NFPA 701: What is the Small Scale Test?

13.03.2012 § Leave a comment

(No. 1 of 3) When referring to drapery fire tests, we often hear people talk about the “vertical fire test” or “small scale”. The actual test code is NFPA 701. (NFPA stands for National Fire Protection Agency.) Since the test is done vertically, compared with, say, ASTM E-84 which is done with the fabric lying horizontally, NFPA 701 is nicknamed the vertical test.

The latest NFPA 701 version was updated in 2010, although its two test methods have hardly changed since 1996. We use NFPA 701 Test Method #1 for lightweight, single layer draperies. In this test, a hanging fabric is exposed to a 4” flame for 45 seconds; whether it passes depend on how much weight the fabric loses when it burns and whether any pieces that break off continue to burn. This second criterion is sometimes called drip burn.

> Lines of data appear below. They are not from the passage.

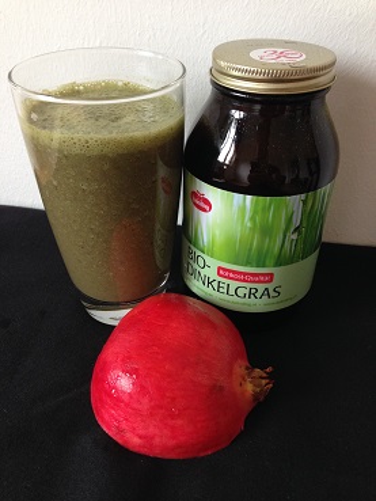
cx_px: 188
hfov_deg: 43.0
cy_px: 250
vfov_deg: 55.3
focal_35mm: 33
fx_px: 478
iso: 125
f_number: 2.4
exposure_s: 1/20
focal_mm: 4.12
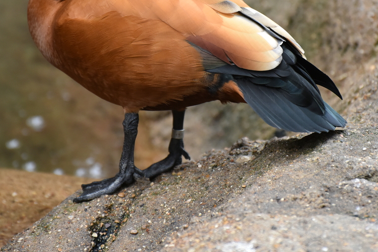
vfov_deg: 3.7
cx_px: 190
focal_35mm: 375
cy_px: 61
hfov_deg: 5.5
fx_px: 3938
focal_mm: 220
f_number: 5.3
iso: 1800
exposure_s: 1/500
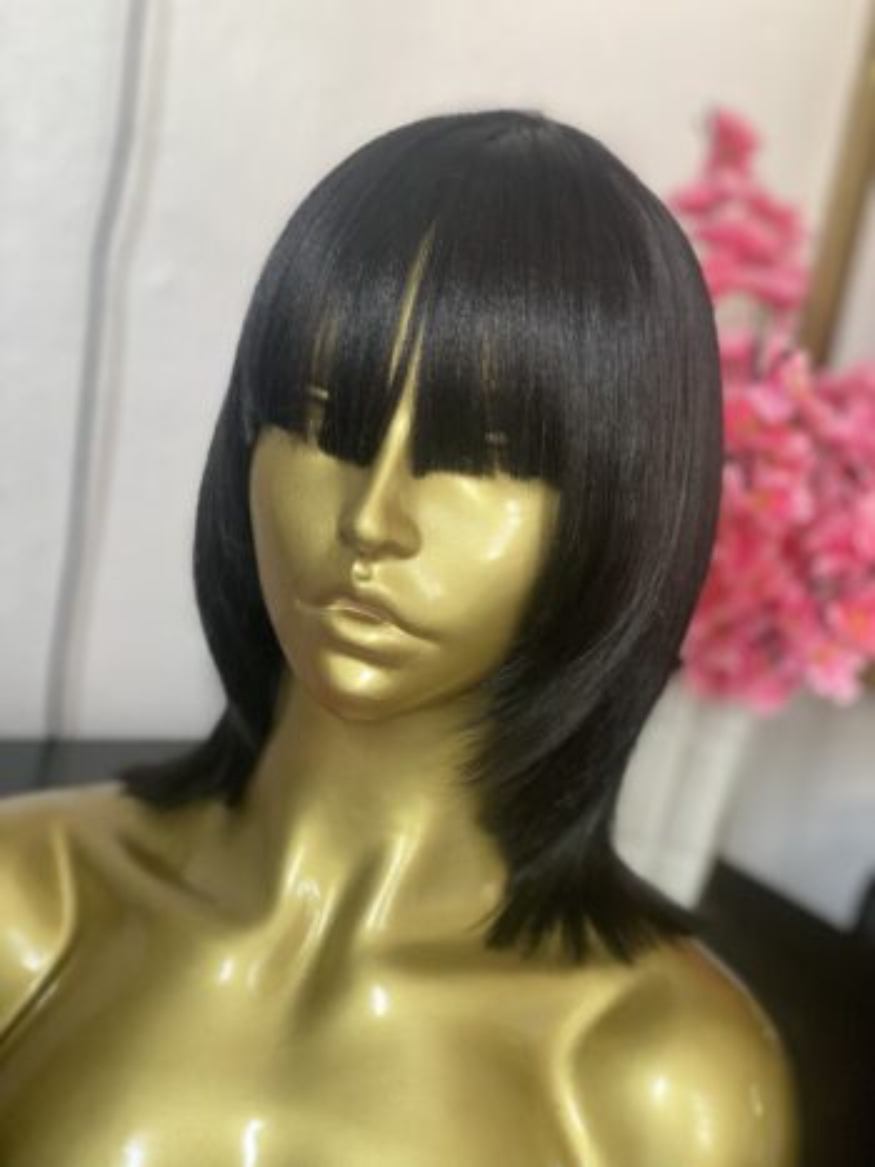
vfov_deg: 36.8
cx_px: 438
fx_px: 1753
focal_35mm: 52
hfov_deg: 28.0
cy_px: 584
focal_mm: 6
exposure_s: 1/85
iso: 250
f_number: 2
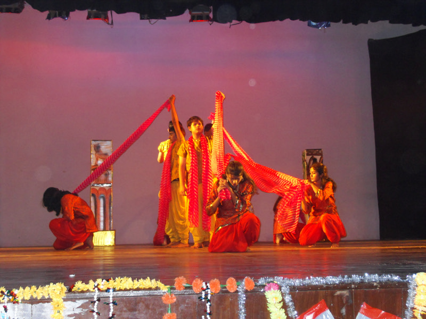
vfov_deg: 26.6
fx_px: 677
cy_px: 160
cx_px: 213
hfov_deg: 34.9
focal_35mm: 55
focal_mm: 11.8
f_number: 4
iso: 400
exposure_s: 1/60
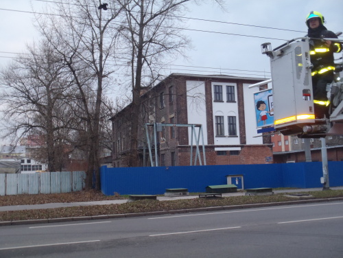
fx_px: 377
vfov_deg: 37.7
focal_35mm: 38
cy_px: 129
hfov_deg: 49.0
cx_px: 172
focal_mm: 6.83
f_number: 4.6
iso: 160
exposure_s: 1/40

For a long time, ACT used the 1989 version of NFPA 701 as the flammability guideline for draperies, and they only adopted the new version last year. The NFPA 701 test from 1989 was the small scale test. Even though people still say “small scale,” in a way the test itself is obsolete since it’s evolved into these later versions. The 1989 test used a smaller flame, and the fabric was exposed to the flame for less time. The criteria were different too. Instead of focusing on mass loss, the 1989 small scale test measured char length, which is exactly what it sounds like: how far up the fabric the flame spreads.

Below is a summary of the differences between the NFPA 701 tests. I will address Test Method #1 more in a later post, and maybe share some test results as an example.

Test Flame Pass Criteria
2010 Test Method #1 4 inches
for 45 seconds
No more than 40% mass loss
No more than 2 seconds drip burn
1989 Small Scale 1.5 inches
for 12 seconds
No more than 6.5” average char length
No more than 7.5” individual char length
No more than 2 seconds drip burn

If a fabric needs to be treated to pass 701, it’s possible that the treatment might allow it to pass one of these tests but not the other. A finisher’s formula may work for 90% of the fabrics they try, but the other 10% might need to go through 3 or even 4 different formulations before one of them works. Flame retardant treatments aren’t one-size-fits-all; and even with a finish, a fabric could pass one version of 701 but fall into that 10% for the other.